I'll start with the basic situation. A man on a horse has arrived at a lone house because he promised that he would. Readers don't know why he promised anything. It is night when he arrives at the house, and he knocks on the door several times. There is no answer at all. It's possible that everybody is asleep. It's possible that nobody is home. It's possible that everybody in the house is dead, and their ghosts are watching the man knock. Regardless, since nobody welcomes the visitor, he leaves.

The house itself isn't described in detail, but some key features are mentioned in the poem. Readers are told that the house is a "lone house." That tells me that the house is not in some kind of city, town, or neighborhood. Line four also tells readers that the house is in or near some kind of forest.

I believe that the house is a two-story house. I think that for two reasons. First, the man is able to see stairs that empty into a hall.

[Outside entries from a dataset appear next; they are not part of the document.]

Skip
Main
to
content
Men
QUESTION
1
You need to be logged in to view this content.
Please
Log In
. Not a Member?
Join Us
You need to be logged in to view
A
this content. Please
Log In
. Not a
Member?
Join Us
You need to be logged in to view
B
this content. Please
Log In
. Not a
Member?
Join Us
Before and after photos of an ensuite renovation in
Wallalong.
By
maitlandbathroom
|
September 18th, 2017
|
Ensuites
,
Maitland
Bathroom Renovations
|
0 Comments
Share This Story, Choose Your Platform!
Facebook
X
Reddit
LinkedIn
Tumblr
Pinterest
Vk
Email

Stood thronging the faint moonbeams on the dark stair,   
   That goes down to the empty hall.
I do not know how the man is capable of seeing that far into a dark house, but he can. Second, I think the house is a two-story house because readers are told that the house has a "turret." I suppose that a turret could be on a one-story house, but I have never seen that before. A turret makes me picture the house like an old castle, but the design feature gained popularity again during the Victorian era. I've linked to a picture of what I believe the house could look like.
 
A final specific detail about the house itself is that it is likely covered in some kind of leafy, creeping vine. Readers are told that the windows are "leaf-fringed."
No head from the leaf-fringed sill 
Leaned over and looked into his grey eyes. 
That means some kind of plant life is growing all around the windows.